- _What is needed_
Gather every line in the records that contains the word "index", and write out each of those lines in full. Case counts when matching.

- - - -

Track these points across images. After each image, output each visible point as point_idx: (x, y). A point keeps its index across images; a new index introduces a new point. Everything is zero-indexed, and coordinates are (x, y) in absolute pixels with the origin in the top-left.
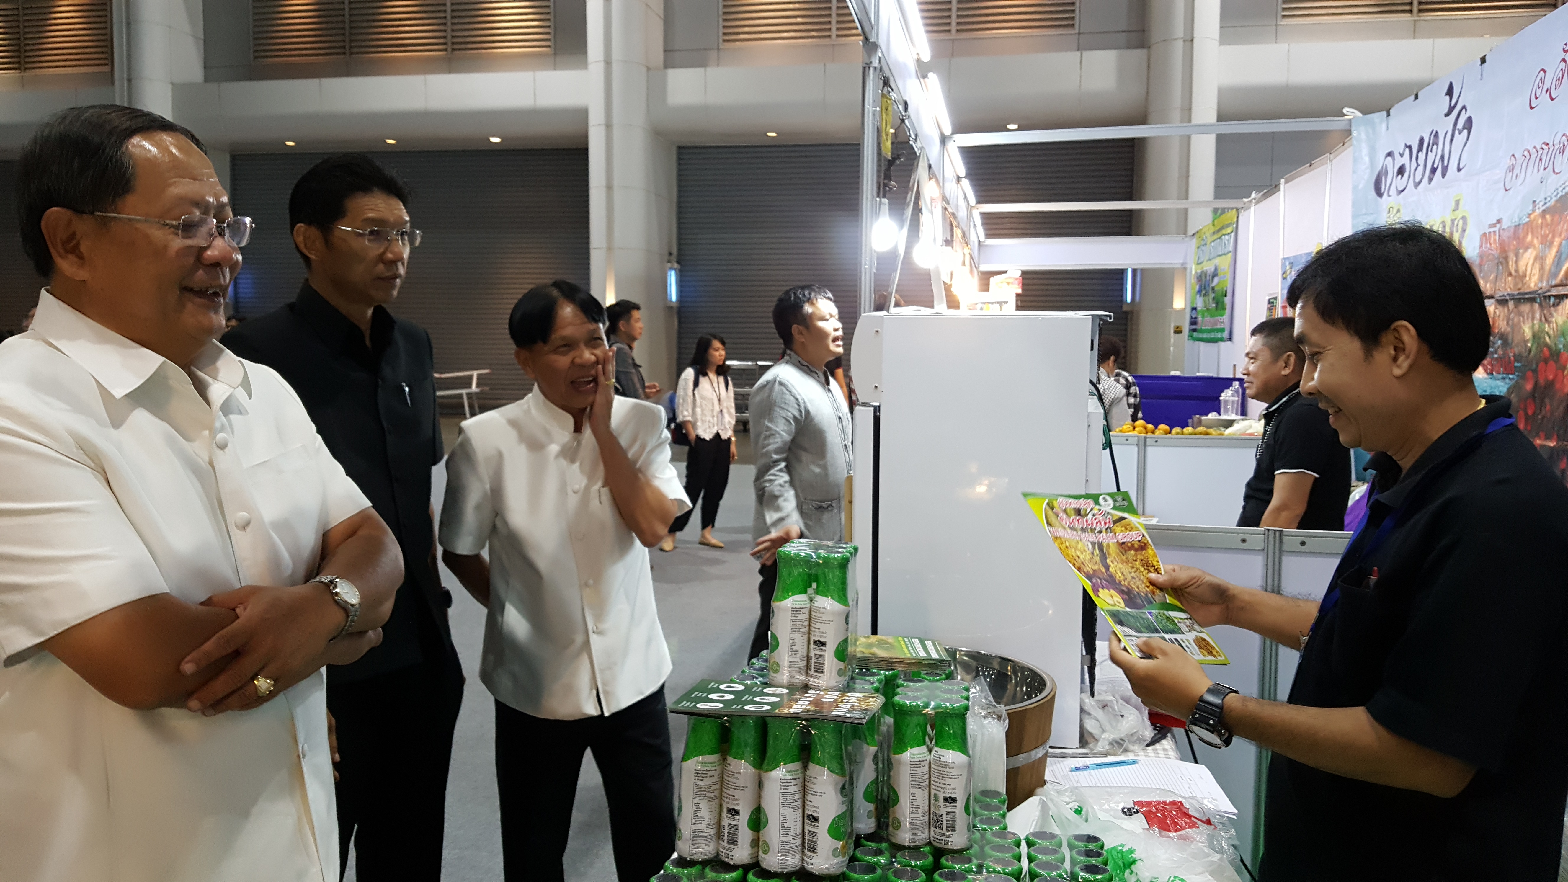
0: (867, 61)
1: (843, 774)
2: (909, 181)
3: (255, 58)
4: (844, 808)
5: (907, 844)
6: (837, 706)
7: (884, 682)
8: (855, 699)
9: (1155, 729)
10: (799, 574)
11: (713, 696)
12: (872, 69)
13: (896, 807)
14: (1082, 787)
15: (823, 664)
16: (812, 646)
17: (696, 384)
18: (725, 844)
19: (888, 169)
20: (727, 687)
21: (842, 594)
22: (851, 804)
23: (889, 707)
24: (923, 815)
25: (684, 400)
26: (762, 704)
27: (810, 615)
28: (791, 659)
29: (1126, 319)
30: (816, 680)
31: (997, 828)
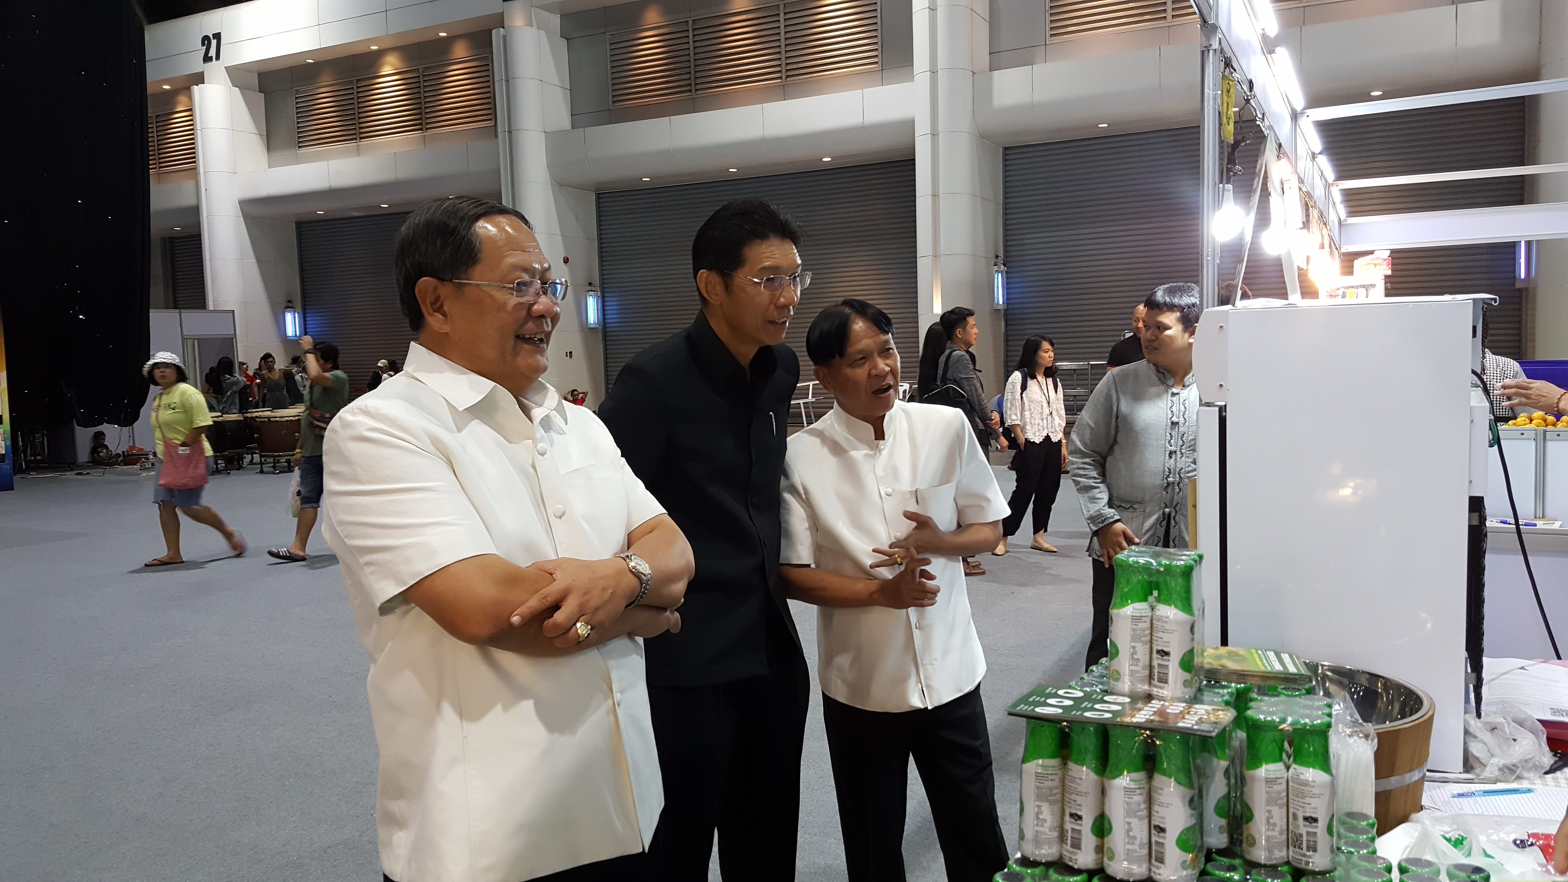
0: (1206, 44)
1: (1191, 786)
2: (1255, 167)
3: (614, 102)
4: (1193, 821)
5: (1263, 862)
6: (1183, 718)
7: (1235, 696)
8: (1203, 712)
9: (1555, 755)
10: (1139, 582)
11: (1051, 701)
12: (1211, 52)
13: (1250, 824)
14: (1466, 814)
15: (1167, 674)
16: (1155, 655)
17: (1024, 387)
18: (1069, 847)
19: (1231, 154)
20: (1065, 693)
21: (1186, 602)
22: (1200, 817)
23: (1240, 721)
24: (1281, 833)
25: (1012, 404)
26: (1102, 712)
27: (1152, 623)
28: (1132, 668)
29: (1520, 297)
30: (1160, 691)
31: (1365, 851)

- - - -

- _Expected answer_
Track these points across images. After each image, output each visible point as point_idx: (x, y). A point keeps its index across images; a new index introduces a new point. Everything is zero-indexed, and coordinates are (x, y) in absolute pixels with the origin in the top-left.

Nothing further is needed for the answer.